A large percentage of vegetables and fruit consumed in Britain is actually grown in Spain, as the lettuce saga clearly illustrates. As I said in this space over the weekend there is no shortage of lettuces in Majorca, but in Britain they are being rationed. In fact, the lettuce problem has become so pronounced that lettuces are being flown in from the US and prices have skyrocketed since the start of the whole unfortunate saga. My question is simple: if there is no shortage in Spain why haven't the major British supermarkets just ordered more from their Spanish suppliers?

Reading through some of the comments on our website and social media sites over the weekend, there was a range of opinions: one person even suggested that now was the time for stews and dumplings rather than salad and tomatoes - a good point, but watch your waistline! Britain needs to find new markets for vegetables and fruit because the Brexit clock is ticking.
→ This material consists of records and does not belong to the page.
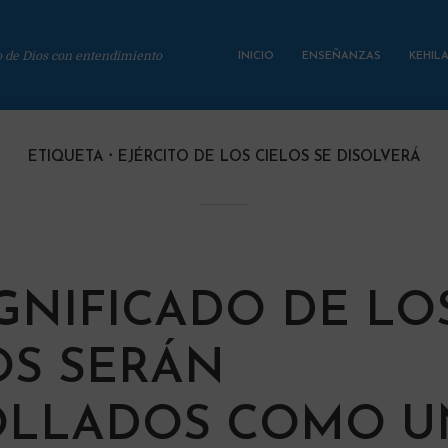
o de Dios con entendimiento
INICIO
ENSEÑANZAS
KEHIL
ETIQUETA
EJÉRCITO DE LOS CIELOS SE DISOLVERÁ
IGNIFICADO DE LO
OS SERÁN
OLLADOS COMO U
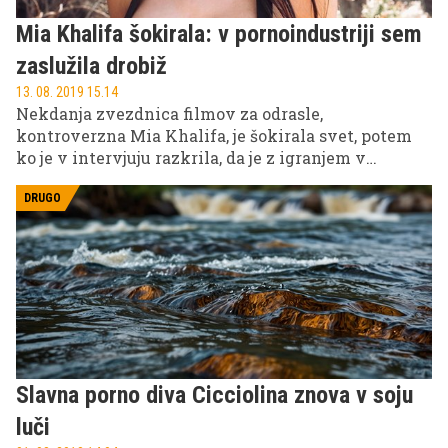
Mia Khalifa šokirala: v pornoindustriji sem
zaslužila drobiž
13. 08. 2019 15.14
Nekdanja zvezdnica filmov za odrasle,
kontroverzna Mia Khalifa, je šokirala svet, potem
ko je v intervjuju razkrila, da je z igranjem v
pornografskih filmih v nasprotju s splošnim
prepričanjem zaslužila drobiž. Kot pravi je kljub
DRUGO
slavi v svoji sicer kratkotrajni karieri zaslužila le
nekaj več kot 10.000 evrov!
Slavna porno diva Cicciolina znova v soju
luči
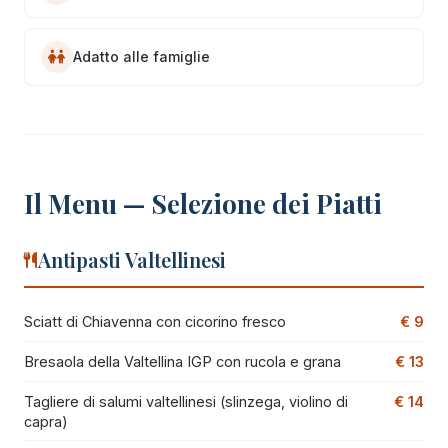
Adatto alle famiglie
Il Menu — Selezione dei Piatti
Antipasti Valtellinesi
Sciatt di Chiavenna con cicorino fresco
€ 9
Bresaola della Valtellina IGP con rucola e grana
€ 13
Tagliere di salumi valtellinesi (slinzega, violino di
€ 14
capra)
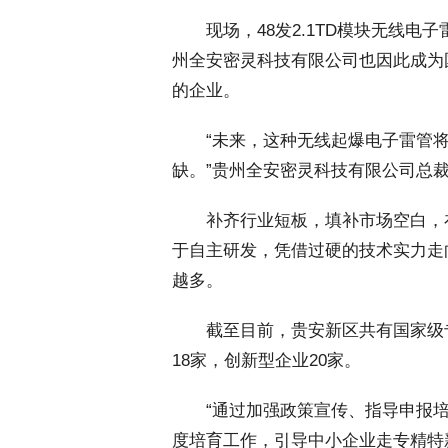
 现场，48发2.1TD模块无线电子
州全安密灵科技有限公司也因此成为
的企业。
 “未来，这种无线起爆电子雷管将
缺。”贵州全安密灵科技有限公司总
 补齐行业短板，填补市场空白，
于自主研发，凭借过硬的技术实力走
越多。
 截至目前，贵安新区共有国家级专
18家，创新型企业20家。
 “通过加强政策宣传、指导申报培
度培育工作，引导中小企业走专精特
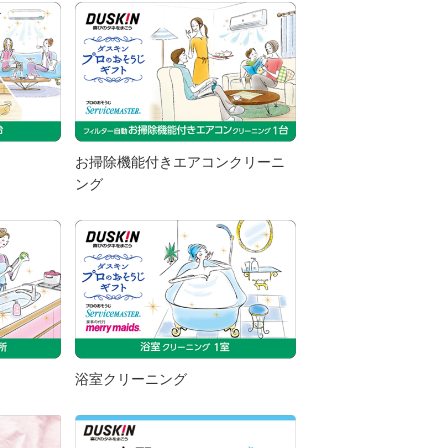
台
お掃除機能付きエアコンクリーニ
ング
浴室クリーニング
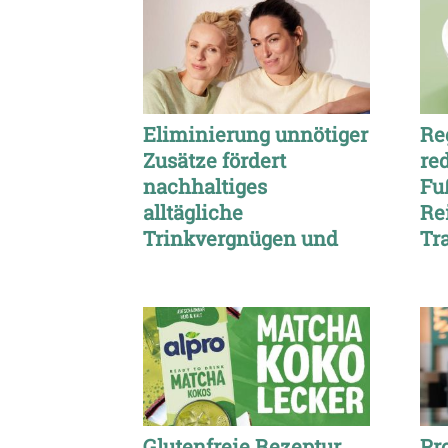
Eliminierung unnötiger
Re
Zusätze fördert
re
nachhaltiges
Fu
alltägliche
Re
Trinkvergnügen und
Tr
Gesundheitspflege
Glutenfreie Rezeptur
Pr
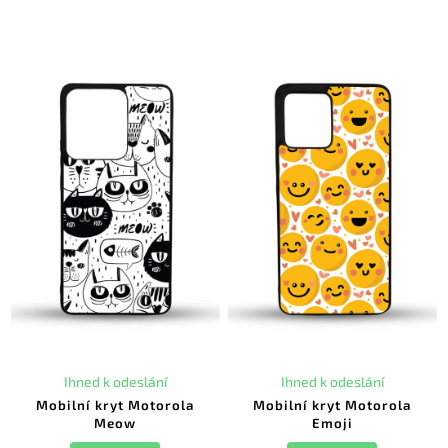
Ihned k odeslání
Ihned k odeslání
Mobilní kryt Motorola
Mobilní kryt Motorola
Meow
Emoji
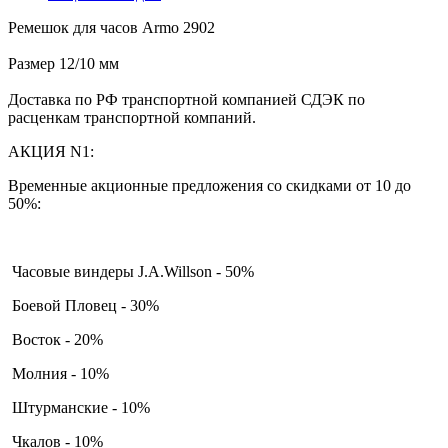
Ремешок для часов Armo 2902
Размер 12/10 мм
Доставка по РФ транспортной компанией СДЭК по
расценкам транспортной компаний.
АКЦИЯ N1:
Временные акционные предложения со скидками от 10 до
50%:
Часовые виндеры J.A.Willson - 50%
Боевой Пловец - 30%
Восток - 20%
Молния - 10%
Штурманские - 10%
Чкалов - 10%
But also it might be an idea if Britain tried to be rather more self-sufficient; obviously the weather is a problem but there is such a thing as glasshouses. Just 20 per cent of the British lettuce crop is grown inside.

Seeing empty supermarket shelves in Britain is not a nice sight and the word rationing is a throwback to the 1940s. Britain may have embarked on a new path and is leaving Europe behind, but it may not be a question of having your cake and eat it. It may be a case of salad and rationing.